American companies have a new trick for an old trend of saving money by going overseas – moving their headquarters to countries with lower taxes.  These recent corporate inversions in which U.S. based companies, such as Medtronic and Burger King, reincorporate abroad in order to avoid taxes is part of an ongoing process in which corporations go global to offshore work and shuffle money through “tax havens” to boost profits. Commentators such as Allen Sloan condemn these tactics as unpatriotic and bad corporate citizenship. This highlights the tension between national interests and the pressures of globalization. We know that firms are not tied to particular national borders—a fundamental aspect of capitalism that classic theorists like Max Weber and Karl Marx observed in the 19th and early 20th century— but why are these publicly unpopular actions so prevalent today?

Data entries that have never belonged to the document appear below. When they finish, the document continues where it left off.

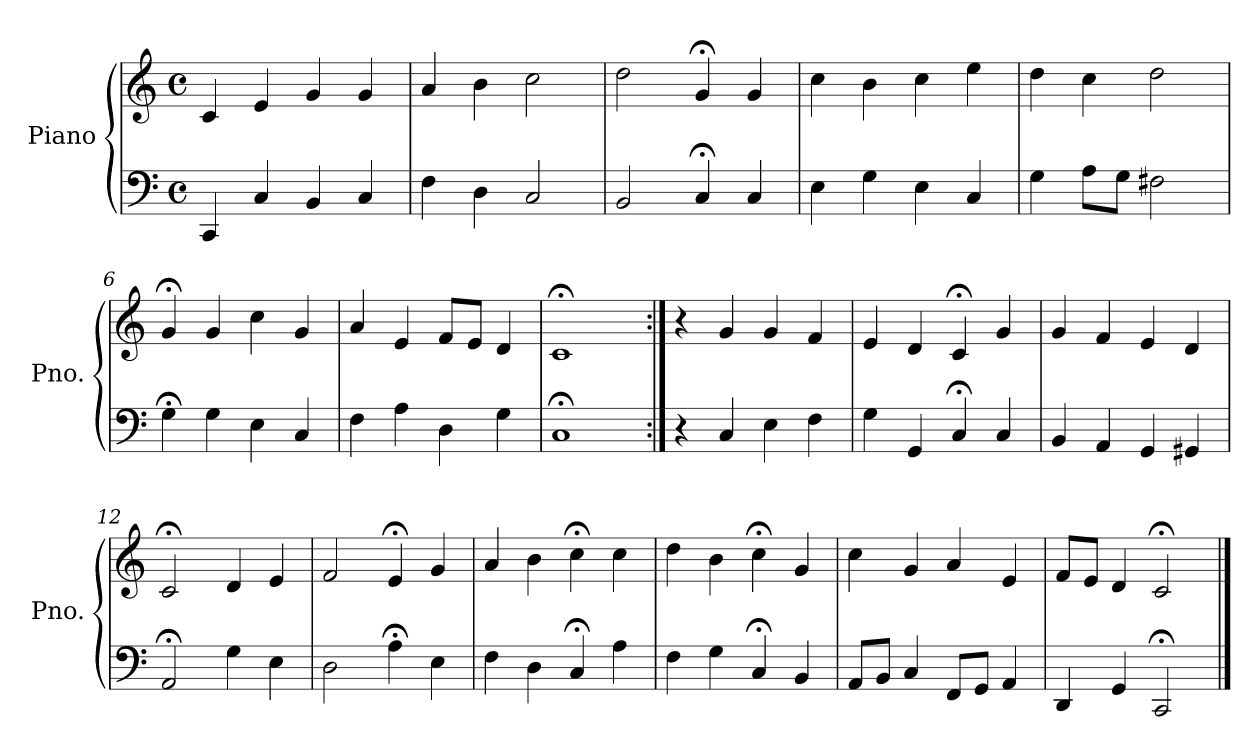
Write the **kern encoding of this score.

**kern	**kern
*part1	*part1
*staff2	*staff1
*I"Piano	*
*I'Pno.	*
*clefF4	*clefG2
*k[]	*k[]
*M4/4	*M4/4
*met(c)	*met(c)
=1	=1
4CC/	4c/
4C/	4e/
4BB/	4g/
4C/	4g/
=2	=2
4F\	4a/
4D\	4b\
2C/	2cc\
=3	=3
2BB/	2dd\
4C;</	4g;</
4C/	4g/
=4	=4
4E\	4cc\
4G\	4b\
4E\	4cc\
4C/	4ee\
=5	=5
4G\	4dd\
8A\L	4cc\
8G\J	.
2F#X\	2dd\
=6	=6
4G;<\	4g;</
4G\	4g/
4E\	4cc\
4C/	4g/
=7	=7
4F\	4a/
4A\	4e/
4D\	8f/L
.	8e/J
4G\	4d/
!!LO:LB:g=z
=8	=8
1C;<	1c;<
=9:|!	=9:|!
4r	4r
4C/	4g/
4E\	4g/
4F\	4f/
=10	=10
4G\	4e/
4GG/	4d/
4C;</	4c;</
4C/	4g/
=11	=11
4BB/	4g/
4AA/	4f/
4GG/	4e/
4GG#X/	4d/
=12	=12
2AA;</	2c;</
4G\	4d/
4E\	4e/
=13	=13
2D\	2f/
4A;<\	4e;</
4E\	4g/
=14	=14
4F\	4a/
4D\	4b\
4C;</	4cc;<\
4A\	4cc\
=15	=15
4F\	4dd\
4G\	4b\
4C;</	4cc;<\
4BB/	4g/
!!LO:LB:g=z
=16	=16
8AA/L	4cc\
8BB/J	.
4C/	4g/
8FF/L	4a/
8GG/J	.
4AA/	4e/
=17	=17
4DD/	8f/L
.	8e/J
4GG/	4d/
2CC;</	2c;</
==	==
*-	*-
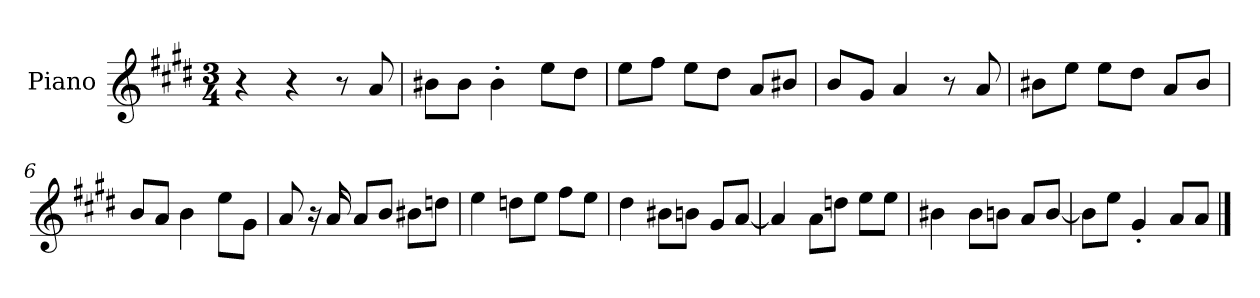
**kern
*part1
*staff1
*I"Piano
*I'P-no
*clefG2
*k[f#c#g#d#]
*M3/4
*MM90
=1
4r
4r
8r
8a/
=2
8b#X\L
8b#\J
4b#'\
8ee\L
8dd#\J
=3
8ee\L
8ff#\J
8ee\L
8dd#\J
8a/L
8b#X/J
=4
8b/L
8g#/J
4a/
8r
8a/
=5
8b#X\L
8ee\J
8ee\L
8dd#\J
8a/L
8b#/J
=6
8b/L
8a/J
4b\
8ee\L
8g#\J
!!LO:LB:g=z
=7
8a/
16r
16a/
8a/L
8b/J
8b#X\L
8ddn\J
=8
4ee\
8ddn\L
8ee\J
8ff#\L
8ee\J
=9
4dd#\
8b#X\L
8bn\J
8g#/L
[8a/J
=10
4a/]
8a\L
8ddn\J
8ee\L
8ee\J
=11
4b#X\
8b#\L
8bn\J
8a/L
[8b/J
=12
8b\L]
8ee\J
4g#'/
8a/L
8a/J
==
*-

While nation-states have lost some power in the past 30 years, they created the very policies that contributed to economic globalization. U.S. policy since the 1970s has led to an increased financialization of the economy and the opening of global capital flows. Corporations aren’t just moving overseas due to greedy and unpatriotic CEOs, but the result of decades of change in policy and the global economy. 
Firms also have immediate financial interests in increasing shareholder value and avoiding taxes, even if that means harming national interests or engaging in immoral behaviors. Organizational dynamics, leadership and culture shape business strategies as well as the broader policy and economic context.